Asia should now wean itself from export economics

Regardless of how many motherboards Americans may need this year, relying primarily on exports for economic growth is just plain shortsighted folly

By Patrick Smith  /  BLOOMBERG , NORFOLK, CONNECTICUT

I know what they're thinking at M-Flex Singapore, a small, energetic maker of motherboards. I know what they're thinking at Iomega Corp's plant in Malaysia where they make those Zip drives we're all familiar with. It's simple: The US economy is coming back. So will our high-tech exports. Happy days are here again.

One understands the thought. Asia's exports are going to surge on the back of the US recovery that some data indicates is now under way. The graphs of last year's performance and this year's forecasts look like mirror images: Thai exports last year down roughly 7 percent, this year projected to rise by the same percentage. Same syndrome in Malaysia, same in Singapore, roughly the same elsewhere across the western side of the Pacific.

Even Indonesia is expected to show a modest gain in overseas sales, after a drop of nearly 10 percent last year. As to China, reading the official figures entails a certain act of faith, and I don't have much. But for those who do, exports are forecast to grow by 7 percent or so this year.

As a consequence, gross domestic product in Asian economies other than Japan's are expected to surge 7 percent this year.

Pinch me, please. It's as if somebody turned the clock back to the 1980s. You'd think the Cold War was still on, for goodness sake.

Well, enjoy the ride. But don't get caught in that fool's paradise of a couple of years ago. Remember? Some economists estimated that US demand for information technology products accounted for 40 percent of GDP growth in ex-Japan Asia in 2000.

Incredible -- as was the tumble that came in 2001, after the American bubble burst.

So the advice is straightforward: Asians should stay with the policies that will reduce the region's dependence on the US market and get it out of the Cold War paradigm, the export-led development model -- which was a fool's paradise in its own right.

I can't stress the point too strongly, and I learned it from the smartest people I know who think about Asia. Ride the export boom, yes, but use it as a means to transform economies and generate domestic demand, not as an end that justifies a slackening in the determination to change.

It has to happen, for one thing. Rebalanced growth is an essential aspect of any future worth looking forward to.
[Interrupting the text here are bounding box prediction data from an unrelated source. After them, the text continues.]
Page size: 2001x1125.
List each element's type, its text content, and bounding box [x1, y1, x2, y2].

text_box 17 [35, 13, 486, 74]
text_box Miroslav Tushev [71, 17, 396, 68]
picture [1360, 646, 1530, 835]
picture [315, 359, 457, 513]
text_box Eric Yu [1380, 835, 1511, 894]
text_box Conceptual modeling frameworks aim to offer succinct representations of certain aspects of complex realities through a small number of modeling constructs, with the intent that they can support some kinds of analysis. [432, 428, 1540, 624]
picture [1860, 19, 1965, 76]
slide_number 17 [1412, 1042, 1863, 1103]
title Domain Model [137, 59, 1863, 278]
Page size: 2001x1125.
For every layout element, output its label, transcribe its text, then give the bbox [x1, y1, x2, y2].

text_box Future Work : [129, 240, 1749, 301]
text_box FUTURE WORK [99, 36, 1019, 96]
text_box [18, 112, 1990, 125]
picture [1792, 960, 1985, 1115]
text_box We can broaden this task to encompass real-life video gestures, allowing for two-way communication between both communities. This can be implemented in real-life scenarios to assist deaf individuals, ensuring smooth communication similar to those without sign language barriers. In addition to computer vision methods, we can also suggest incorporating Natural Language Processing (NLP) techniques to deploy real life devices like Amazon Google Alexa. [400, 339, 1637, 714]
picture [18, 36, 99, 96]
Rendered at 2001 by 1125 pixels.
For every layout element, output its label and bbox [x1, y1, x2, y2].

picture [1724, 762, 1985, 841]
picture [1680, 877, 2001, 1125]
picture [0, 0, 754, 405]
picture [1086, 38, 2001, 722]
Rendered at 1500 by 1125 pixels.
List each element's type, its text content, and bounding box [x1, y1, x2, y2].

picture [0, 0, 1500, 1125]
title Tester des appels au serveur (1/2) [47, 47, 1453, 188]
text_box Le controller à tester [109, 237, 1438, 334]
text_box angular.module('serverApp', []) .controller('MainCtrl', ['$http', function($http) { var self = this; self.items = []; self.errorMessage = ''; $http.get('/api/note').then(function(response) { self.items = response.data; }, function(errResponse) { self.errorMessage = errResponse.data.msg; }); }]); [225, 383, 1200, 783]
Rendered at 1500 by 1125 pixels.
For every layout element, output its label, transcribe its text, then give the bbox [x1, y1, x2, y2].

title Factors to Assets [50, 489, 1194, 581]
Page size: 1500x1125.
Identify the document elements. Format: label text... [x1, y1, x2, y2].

Thai Prime Minister Thaksin Shinawatra knows this; Philippine President Gloria Macapagal-Arroyo knows it, too. A business executive and a technocratic economist: Both face rising political expectations, both are attentive to the problems of poverty in economies too tilted toward demand elsewhere. This is as it should be.

It's sound reckoning, too. Nobody can fail to have noted that the US economic surge out of recession has been partly fueled by large-scale stimulus spending after Sept. 11, when -- in the memorable phrase of one Washington pundit -- we all became Keynesians once again.

Highway construction, new school buildings, sundry municipal projects, and, of course, a 13 percent pop in defense spending -- this is some of the stuff of which the US recovery is made. And we know from our Japanese friends that stimulus spending only gets you so far on the road to sustained growth. The American economy will come back more or less gradually and more or less powerfully according to underlying conditions that public spending can alter only at the margins.